Text for analysis:

§ §

Agile Data Modeling: Evolving Toward Excellence

June 22nd, 2011 | Author: Ken Collier

TDWI’s BI This Week newsletter ran this short article on June 22, 2011, and I’ve included it below. It provides a glimpse at the important technical practices that enable you to safely evolve your data models in ways that improve the design quality rather than degrading it. My book Agile Analytics has an entire chapter devoted to evolving excellent design, but this article provides an overview. I’d love your feedback on this piece.

The number one resistance I encounter helping organizations adopt Agile BI is from technical architects and data modelers who say something like, “Agile makes sense as long as the data models are developed and settled.” Modelers often incorrectly believe that data models must be designed, developed, and locked down before building applications that use the data. The idea of evolving a data model incrementally can strike fear in the hearts of modelers and architects. Sometimes it is a fear of rework; data modelers prefer the goal of getting it right once. Other times it is the fear of unintended side effects or the risk of creating a spaghetti mess.

What’s agile data modeling? Agile modeling calls for a minimally sufficient design up front to establish a reference model that guides the delivery team’s incremental development activities. Aspects of the logical and physical models are completed just in time to support the BI features under development. Agile modelers avoid detailing aspects of the model that aren’t immediately needed. Combined with good data modeling discipline, this style produces the right data model for its intended purpose. The model evolves to support future requirements as those become reality. Scott Ambler’s book Agile Modeling (see recommended reading at end of article) covers agile modeling principles and practices in-depth.

Why is agile data modeling a good idea? To paraphrase Ron Jeffries, one of Extreme Programming’s founders, the best way to implement a DW/BI system is to implement less of it. The best way to have fewer defects in your DW/BI system is to have a smaller/simpler one. The problem with comprehensive up-front modeling is that you must design for all contingent requirements, both known and speculated. This inevitably results in an overdesigned model that costs more to implement, is costlier to maintain, is more likely to contain defects, and is more difficult to understand.

Agile data models are as simple as possible while being sufficiently detailed, accurate, and consistent. They also fulfill a well-understood purpose and provide positive value (i.e., their benefit outweighs the cost of keeping them updated).

How to Safely Evolve Data Models

These concerns about evolutionary modeling resulting unnecessary rework, unintended side effects, and design degradation are legitimate. Additionally, the prospect of making a data model change to a high-volume data warehouse in production can be scary. Agile data modeling calls for a new set of practices that enable the safe evolution of models, even those in production. I’ll summarize those practices here. Consider this list a brief introduction; each deserves a deeper study to gain proficiency.

§ §

Requirement 1: List every drawback that the agile data modeling article attributes to an overdesigned data model.
Requirement 2:
Answer these questions from the agile data modeling article:
(a) Which newsletter ran the article, and on what date?
(b) Who is paraphrased as one of Extreme Programming's founders?
(c) Which book is said to cover agile modeling principles and practices in depth?
Requirement 3: Please resume the agile data modeling article after its last sentence.

Entries provided:
§ §

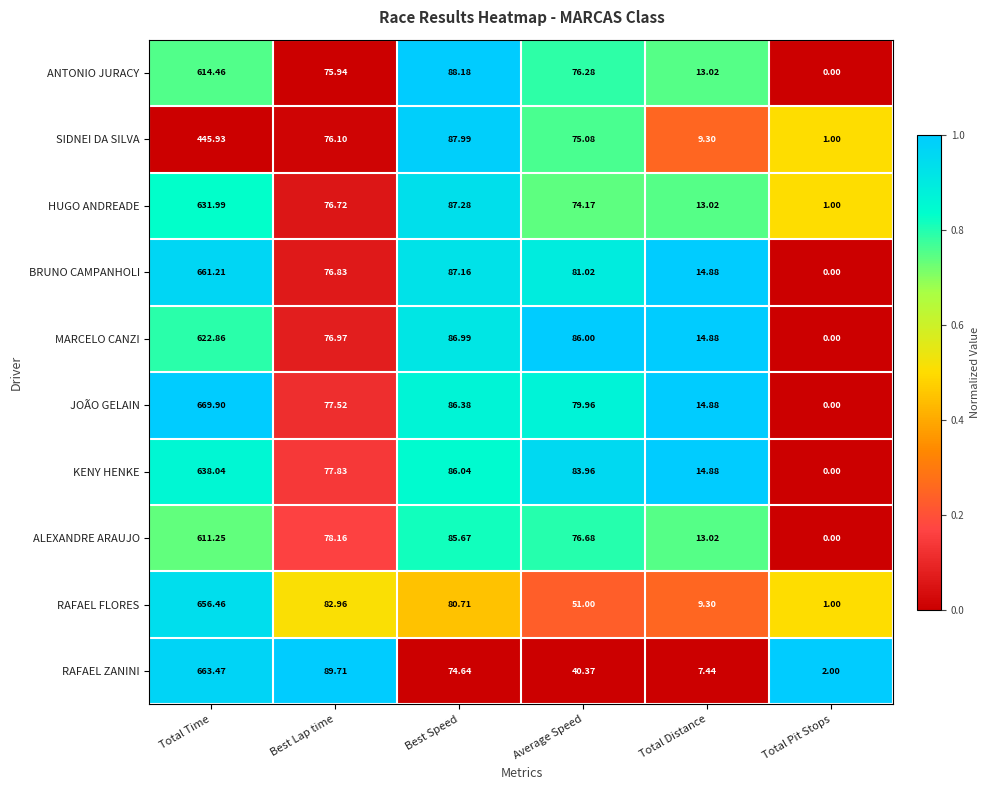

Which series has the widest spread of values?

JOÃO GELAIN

§ §

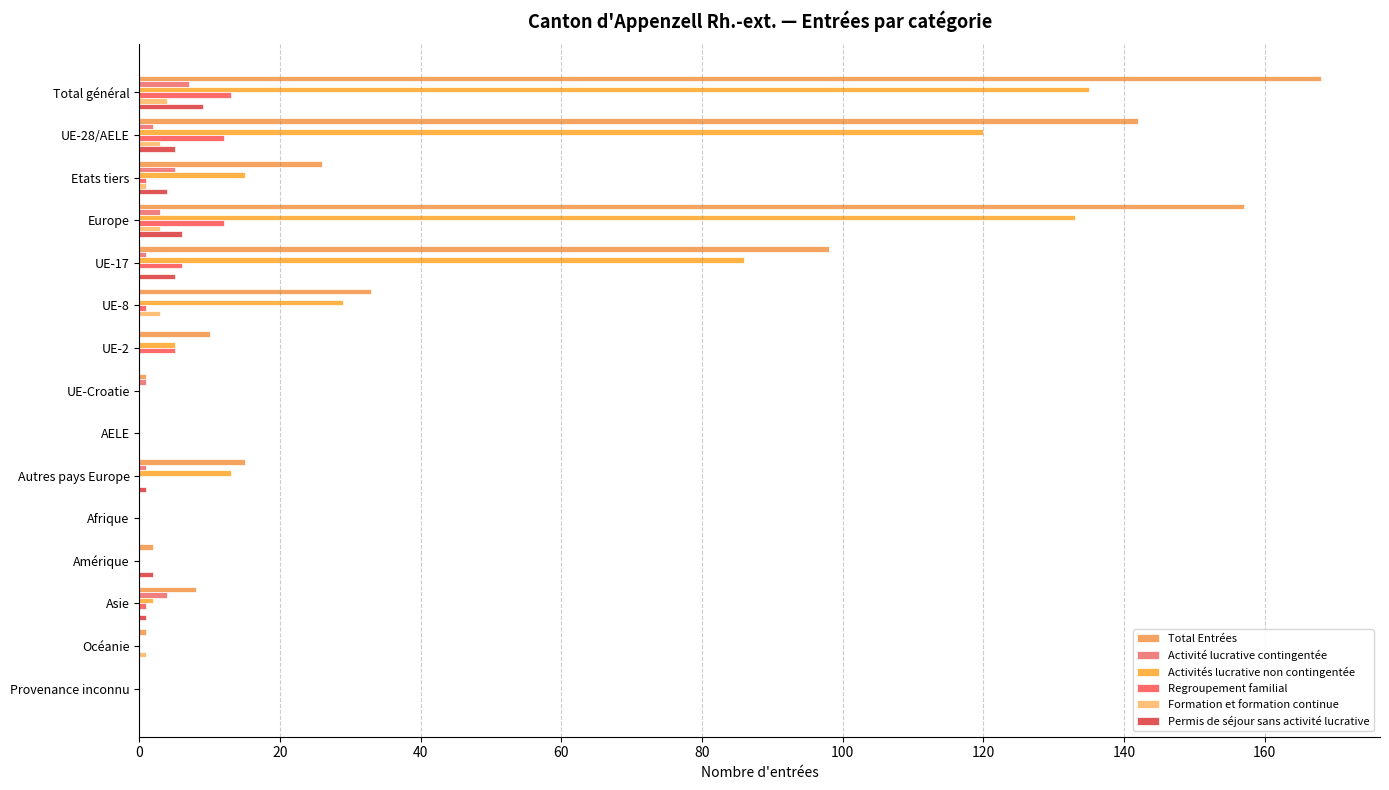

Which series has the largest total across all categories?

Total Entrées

§ §

Your response 1:
- It costs more to implement.
- It is costlier to maintain.
- It is more likely to contain defects.
- It is more difficult to understand.

Your response 2:
(a) TDWI's BI This Week newsletter, on June 22, 2011.
(b) Ron Jeffries.
(c) Scott Ambler's book Agile Modeling.

Your response 3:
Data Model Patterns: Data models evolve toward excellence when we take advantage of tried and proven designs. Design patterns enable us to benefit from mature solutions that have previously been developed. Effective application of patterns relies on familiarity and awareness of patterns catalogs, and the ability to use them appropriately and sparingly.

Michael Blaha’s Patterns of Data Modeling is the most recent catalog of patterns, but David Hay first started cataloging data model patterns in 1996 with his Data Model Patterns: Conventions of Thought, and followed in 2006 with Data Model Patterns: A Metadata Map. An extension of data modeling patterns is the adaptive data model (ADM), a generalized data model designed to accommodate multiple domains. The ADM has been successfully used in data warehouse design and I write about it in detail in the Cutter executive report, The Message Driven Warehouse.

Technical Debt Management: Data models evolve toward excellence when changes are easy to make due to low technical debt. Technical debt is common in data warehousing. It is the entropy that occurs in any system over time due to development shortcuts, suboptimal design choices, maintenance activities, and so on. Like financial debt, a little technical debt is acceptable as long as we monitor it and pay it back quickly. When technical debt accrues unabated, the cost of change becomes unacceptably high. Agile data modelers continuously identify, prioritize, and monitor technical debt in the data model, seeking to eliminate it to assist with fast response to new requirements.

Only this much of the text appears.